Lauryn learned last year that these were more than painful headaches. A Cat scan revealed a large amount of water on her brain, and she was diagnosed with Hydrocephalus.
"I knew what it was, I knew what to expect, I knew how hard it could be so I was devastated," Lauryn's mother Rebekah Wright said.
Hydrocephalus is when spinal fluid that is normally in your head builds up and it's not able to drain. Treatment for Lauryn meant having surgery to get a shunt put into her head.
"By putting the shunt in place, you can actually set it so the pressure will be where you want it to be at, for that to actually let spinal fluid drain. So the pressure won't get too high in her head and cause further damage in terms of brain injury or complications such as headaches or vision changes," Lauryn's doctor, Pediatric Neurologist Dr. John Flatt said.

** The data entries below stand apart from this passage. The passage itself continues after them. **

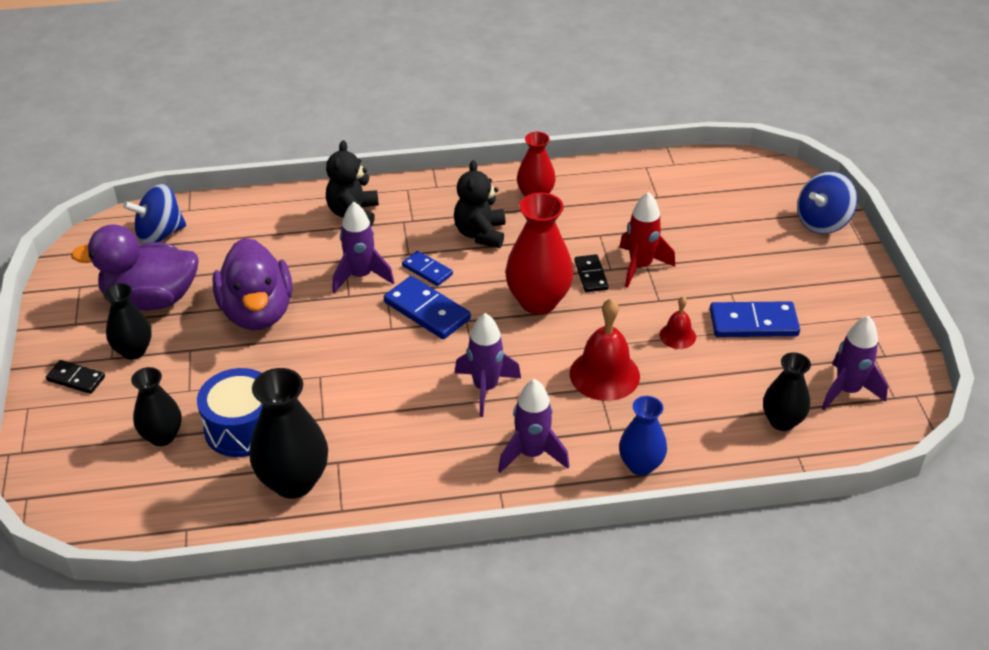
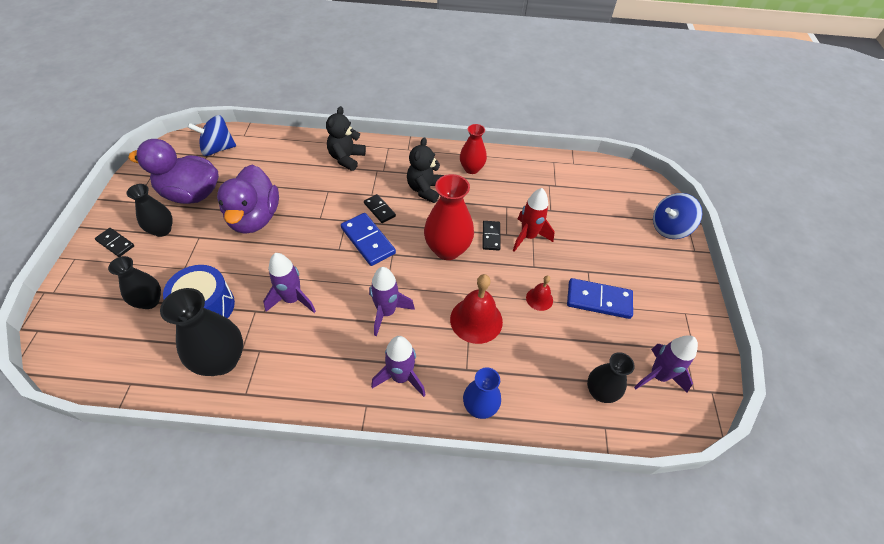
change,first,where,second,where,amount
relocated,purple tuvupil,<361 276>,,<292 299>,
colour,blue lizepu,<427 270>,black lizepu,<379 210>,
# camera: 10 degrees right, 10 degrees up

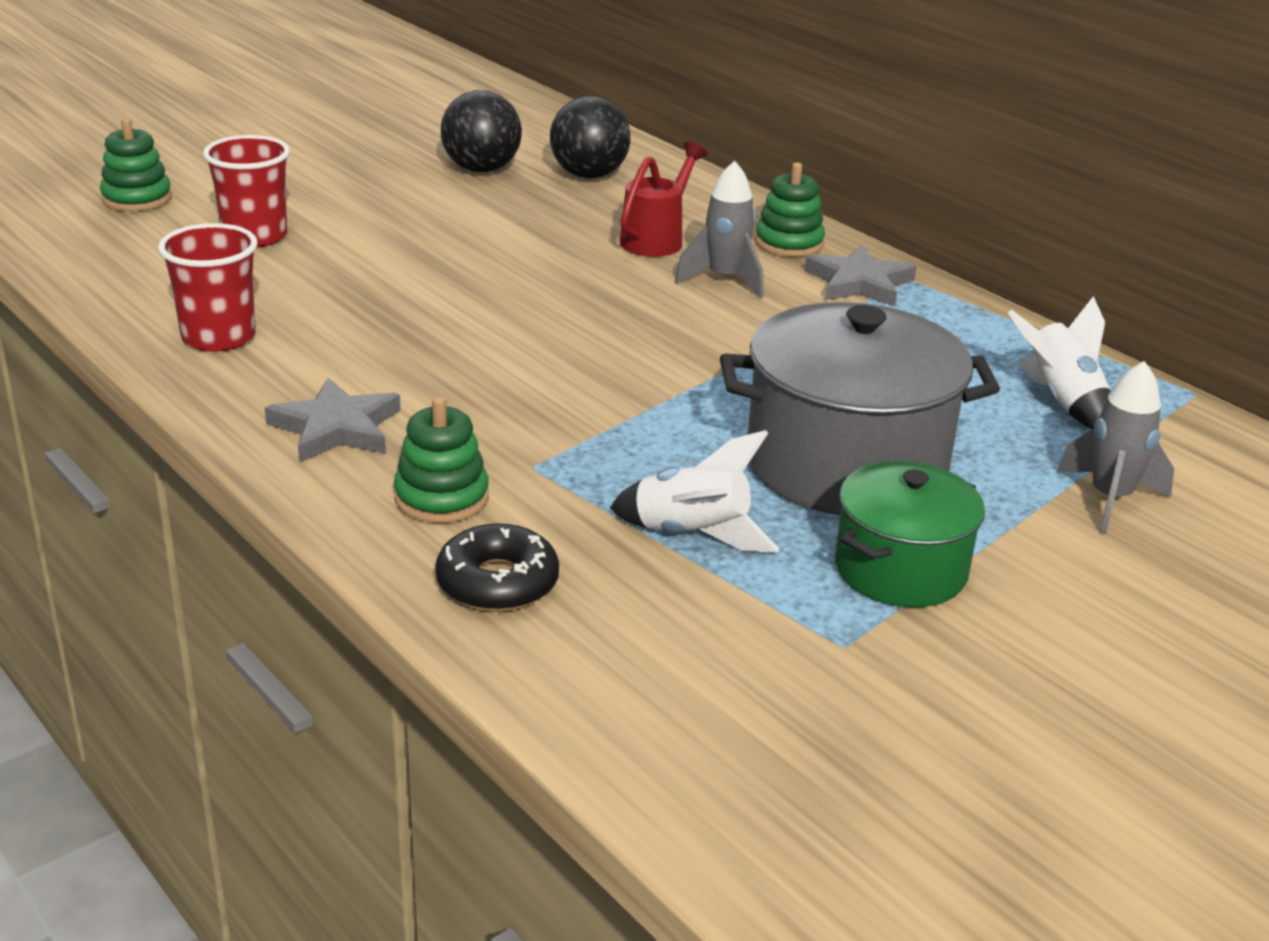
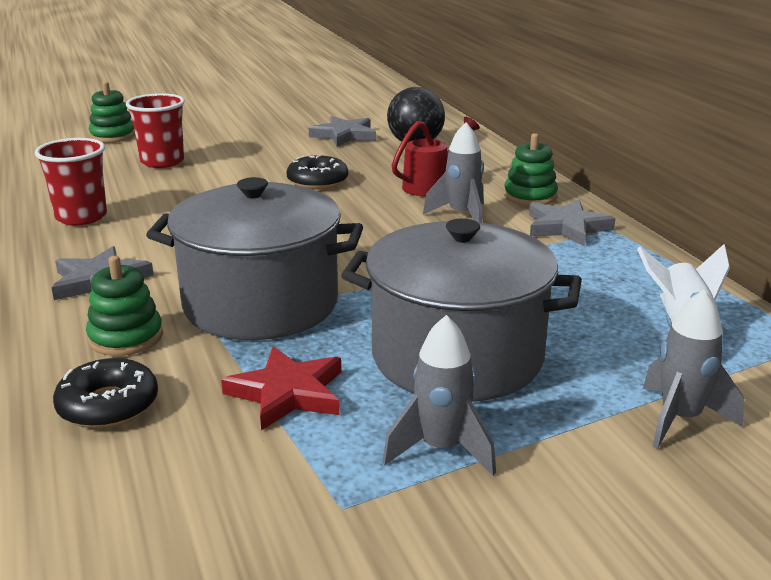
change,first,where,second,where,amount
appeared,,,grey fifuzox,<261 304>,
appeared,,,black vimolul,<317 181>,
exchanged,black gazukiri,<481 169>,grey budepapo,<344 135>,
exchanged,white tuvupil,<692 535>,red budepapo,<287 393>,
exchanged,green fifuzox,<900 569>,grey tuvupil,<441 449>,
# camera: 20 degrees right, 5 degrees down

Since her diagnosis, Lauryn's mother has started the first Pediatric Hydrocephalus Foundation chapter in Louisiana. She's currently organizing its first fundraiser, and it will be held March 27th at the Icegators' playoff game. If you use the code "Ice" you get tickets to the game for 10 dollars, and one dollar from each ticket will be donated to the organization.
"I hope this support group helps other kids with Hydrocephalus to find someone they can share their story and feel comfort, and know that they're not the only ones going through this," Lauryn said.